• [Exercise data]
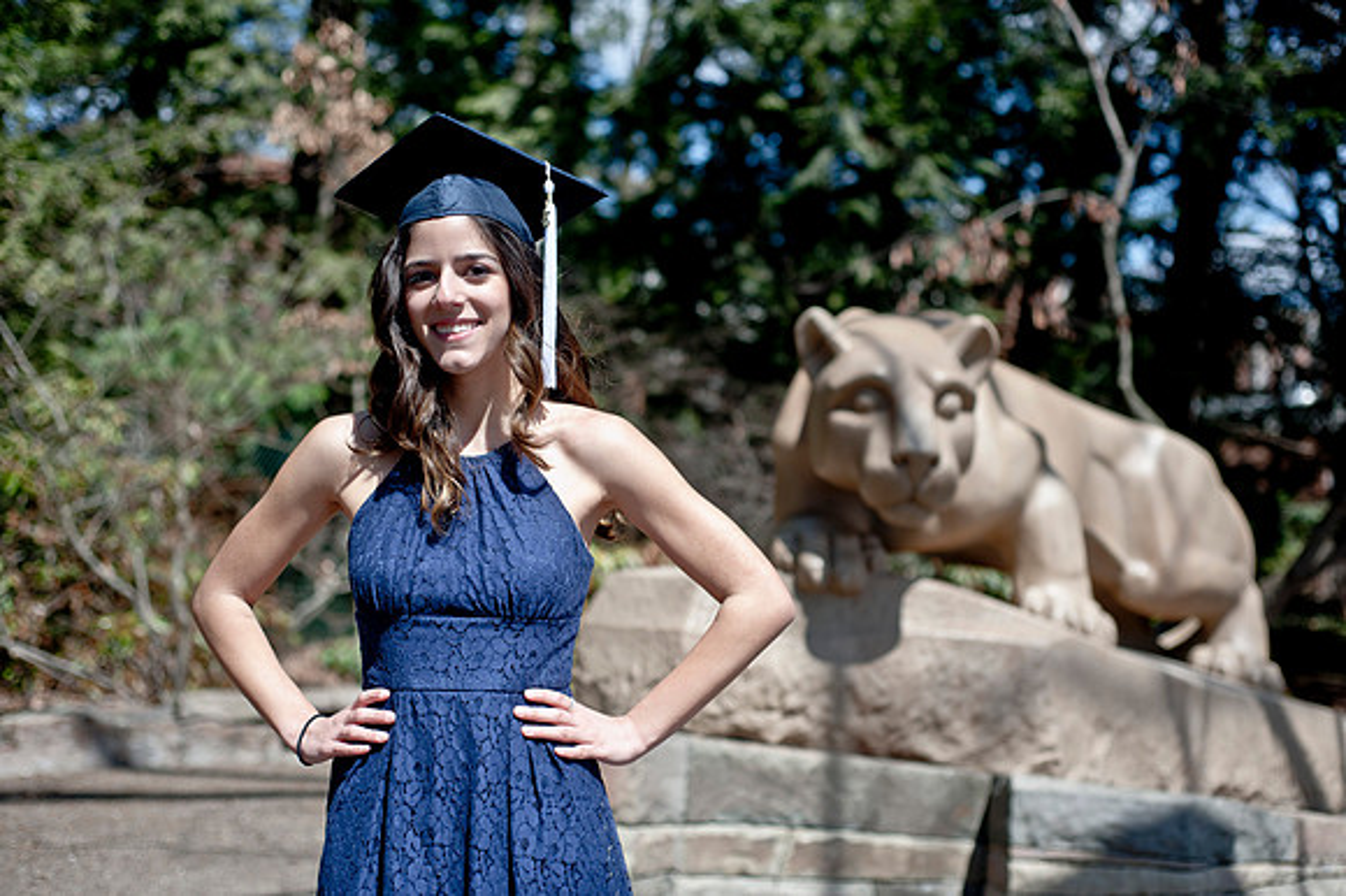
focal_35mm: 50
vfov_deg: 27.0
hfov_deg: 39.6
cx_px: 673
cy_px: 448
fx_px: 1868
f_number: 2.8
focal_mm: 50
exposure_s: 1/2000
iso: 100
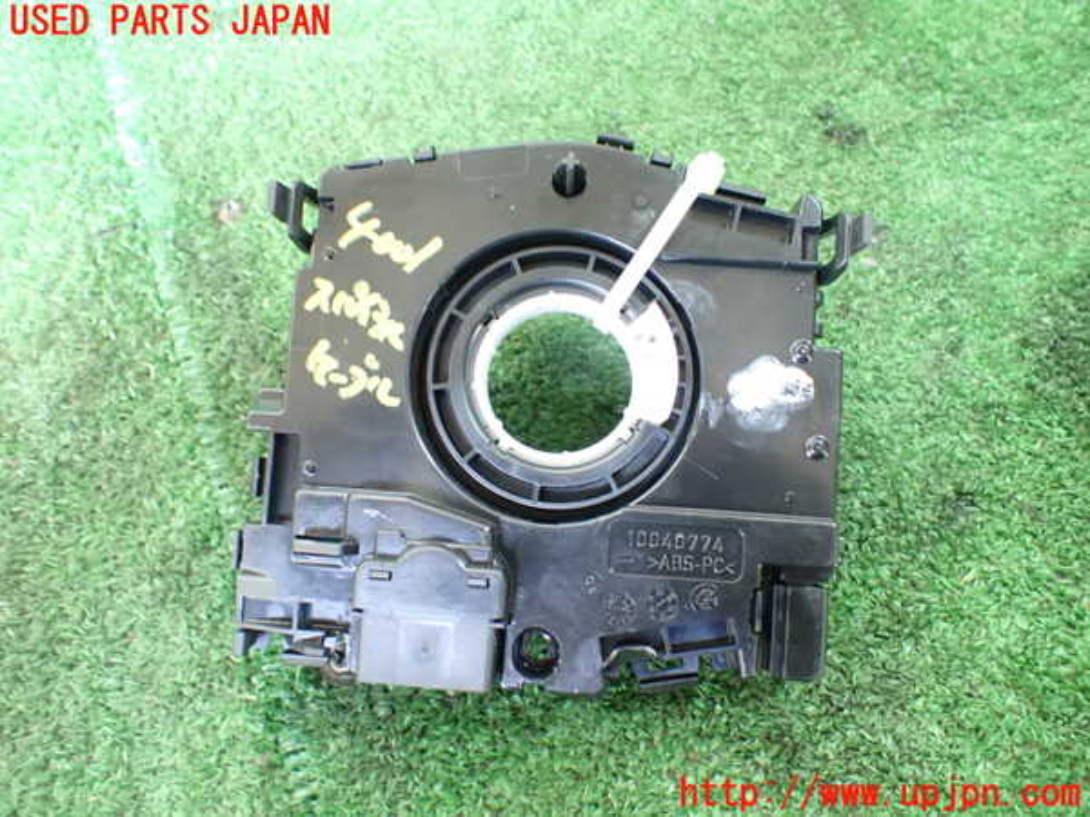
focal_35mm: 30
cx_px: 545
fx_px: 945
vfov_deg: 46.8
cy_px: 408
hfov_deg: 60.0
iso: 1000
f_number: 2.3
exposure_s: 1/30
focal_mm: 5.4
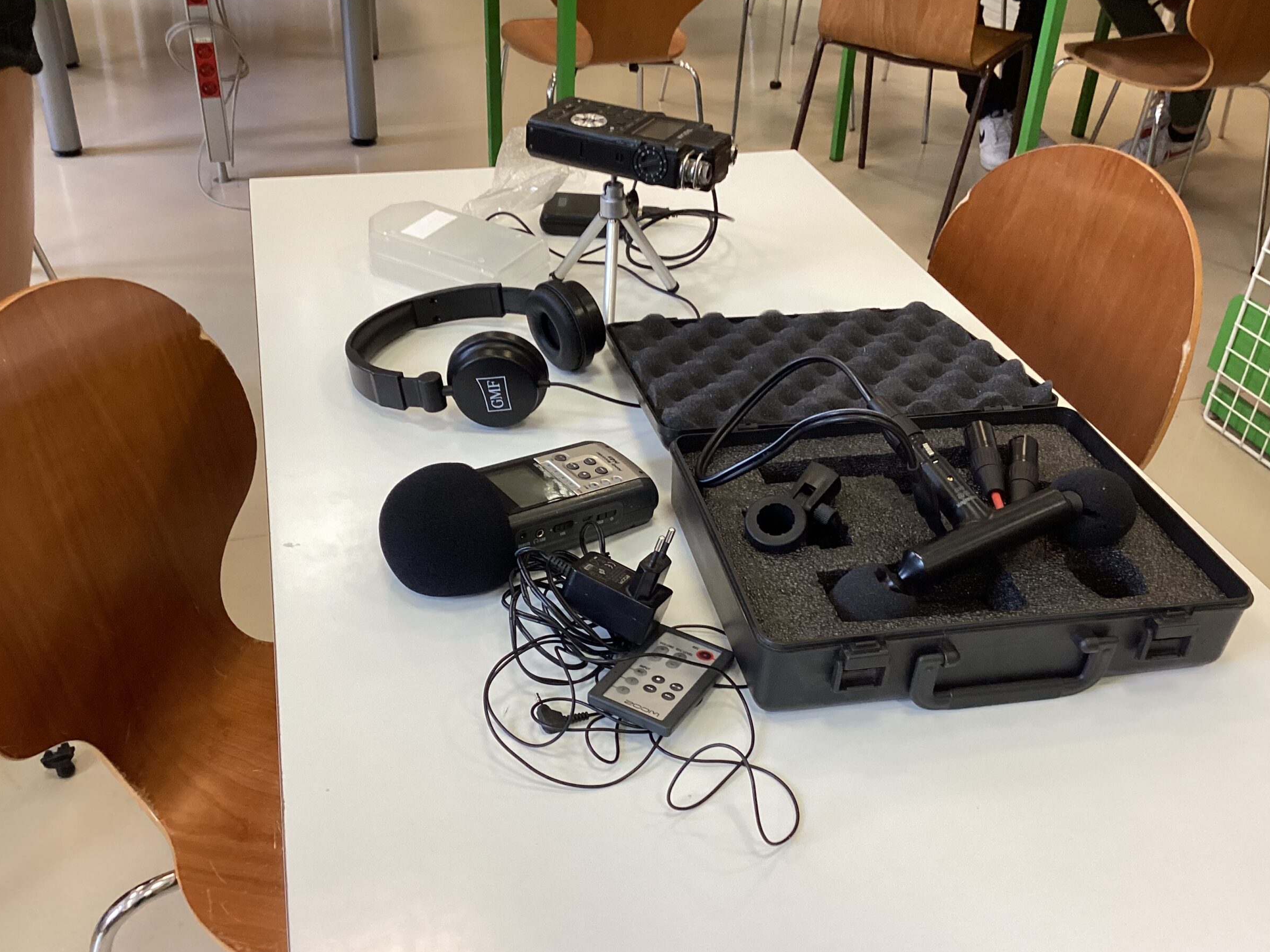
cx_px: 622
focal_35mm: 33
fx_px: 1211
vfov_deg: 42.9
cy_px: 491
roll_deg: -2.8
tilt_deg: -36.6
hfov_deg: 55.3
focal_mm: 3.3
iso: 100
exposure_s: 1/50
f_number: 2.4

• [Work request] Retype the whole listing word for word. Skip the pictures.

• [Expected answer]
focal_35mm: 50
vfov_deg: 27.0
hfov_deg: 39.6
cx_px: 673
cy_px: 448
fx_px: 1868
f_number: 2.8
focal_mm: 50
exposure_s: 1/2000
iso: 100
focal_35mm: 30
cx_px: 545
fx_px: 945
vfov_deg: 46.8
cy_px: 408
hfov_deg: 60.0
iso: 1000
f_number: 2.3
exposure_s: 1/30
focal_mm: 5.4
cx_px: 622
focal_35mm: 33
fx_px: 1211
vfov_deg: 42.9
cy_px: 491
roll_deg: -2.8
tilt_deg: -36.6
hfov_deg: 55.3
focal_mm: 3.3
iso: 100
exposure_s: 1/50
f_number: 2.4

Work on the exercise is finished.